* [WHAT TO PRODUCE]:
Transcribe the stretch of entries below from the line with "Monday over the" through the line with "Happened in Florida and What's Next?", exactly and with both ends included; leave out all other lines.

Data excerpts
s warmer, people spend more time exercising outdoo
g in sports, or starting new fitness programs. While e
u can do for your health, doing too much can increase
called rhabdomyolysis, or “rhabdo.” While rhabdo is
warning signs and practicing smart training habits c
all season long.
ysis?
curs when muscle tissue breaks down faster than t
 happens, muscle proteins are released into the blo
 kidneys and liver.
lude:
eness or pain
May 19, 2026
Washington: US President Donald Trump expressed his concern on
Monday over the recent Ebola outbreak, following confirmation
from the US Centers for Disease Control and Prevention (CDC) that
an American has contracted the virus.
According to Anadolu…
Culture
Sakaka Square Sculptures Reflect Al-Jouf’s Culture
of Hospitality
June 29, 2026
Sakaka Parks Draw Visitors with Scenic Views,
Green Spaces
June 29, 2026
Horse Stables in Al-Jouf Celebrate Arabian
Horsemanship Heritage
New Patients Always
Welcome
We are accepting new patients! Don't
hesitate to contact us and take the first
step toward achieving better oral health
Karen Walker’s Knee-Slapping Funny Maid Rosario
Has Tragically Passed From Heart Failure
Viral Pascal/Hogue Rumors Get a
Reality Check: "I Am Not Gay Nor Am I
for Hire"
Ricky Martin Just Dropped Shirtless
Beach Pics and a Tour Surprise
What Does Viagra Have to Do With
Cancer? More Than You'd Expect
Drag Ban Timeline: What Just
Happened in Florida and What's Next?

--

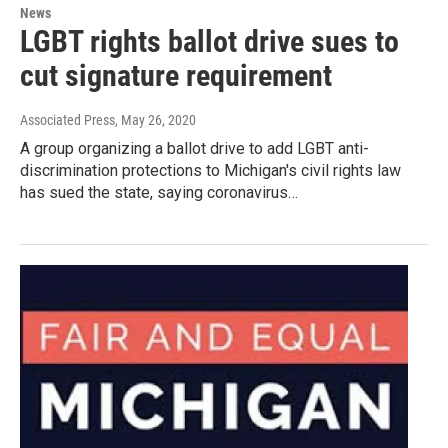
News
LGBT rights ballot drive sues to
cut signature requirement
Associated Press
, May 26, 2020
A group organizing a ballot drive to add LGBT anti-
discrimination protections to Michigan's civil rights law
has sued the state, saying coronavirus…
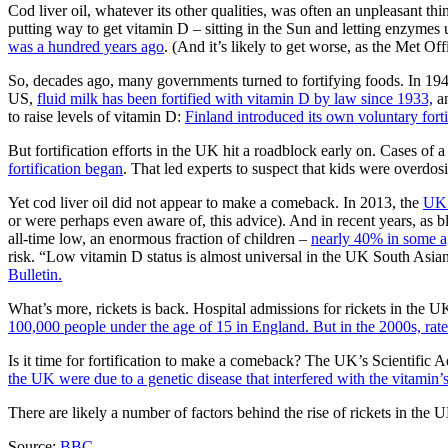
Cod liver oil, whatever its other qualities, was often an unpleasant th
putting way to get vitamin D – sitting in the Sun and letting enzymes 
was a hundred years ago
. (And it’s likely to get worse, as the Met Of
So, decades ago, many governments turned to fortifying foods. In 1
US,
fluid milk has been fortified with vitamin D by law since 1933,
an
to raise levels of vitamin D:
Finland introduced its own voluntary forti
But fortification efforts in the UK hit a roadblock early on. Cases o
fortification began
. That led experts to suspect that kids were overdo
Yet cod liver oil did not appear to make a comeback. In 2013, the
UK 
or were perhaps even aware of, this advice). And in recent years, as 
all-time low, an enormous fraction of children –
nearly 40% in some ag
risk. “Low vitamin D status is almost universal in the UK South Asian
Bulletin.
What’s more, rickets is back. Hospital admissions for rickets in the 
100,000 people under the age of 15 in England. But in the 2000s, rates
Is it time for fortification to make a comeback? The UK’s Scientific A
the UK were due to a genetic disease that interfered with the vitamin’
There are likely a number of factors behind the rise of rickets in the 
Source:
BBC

* [ANSWER TO THIS EXERCISE]:
Monday over the recent Ebola outbreak, following confirmation
from the US Centers for Disease Control and Prevention (CDC) that
an American has contracted the virus.
According to Anadolu…
Culture
Sakaka Square Sculptures Reflect Al-Jouf’s Culture
of Hospitality
June 29, 2026
Sakaka Parks Draw Visitors with Scenic Views,
Green Spaces
June 29, 2026
Horse Stables in Al-Jouf Celebrate Arabian
Horsemanship Heritage
New Patients Always
Welcome
We are accepting new patients! Don't
hesitate to contact us and take the first
step toward achieving better oral health
Karen Walker’s Knee-Slapping Funny Maid Rosario
Has Tragically Passed From Heart Failure
Viral Pascal/Hogue Rumors Get a
Reality Check: "I Am Not Gay Nor Am I
for Hire"
Ricky Martin Just Dropped Shirtless
Beach Pics and a Tour Surprise
What Does Viagra Have to Do With
Cancer? More Than You'd Expect
Drag Ban Timeline: What Just
Happened in Florida and What's Next?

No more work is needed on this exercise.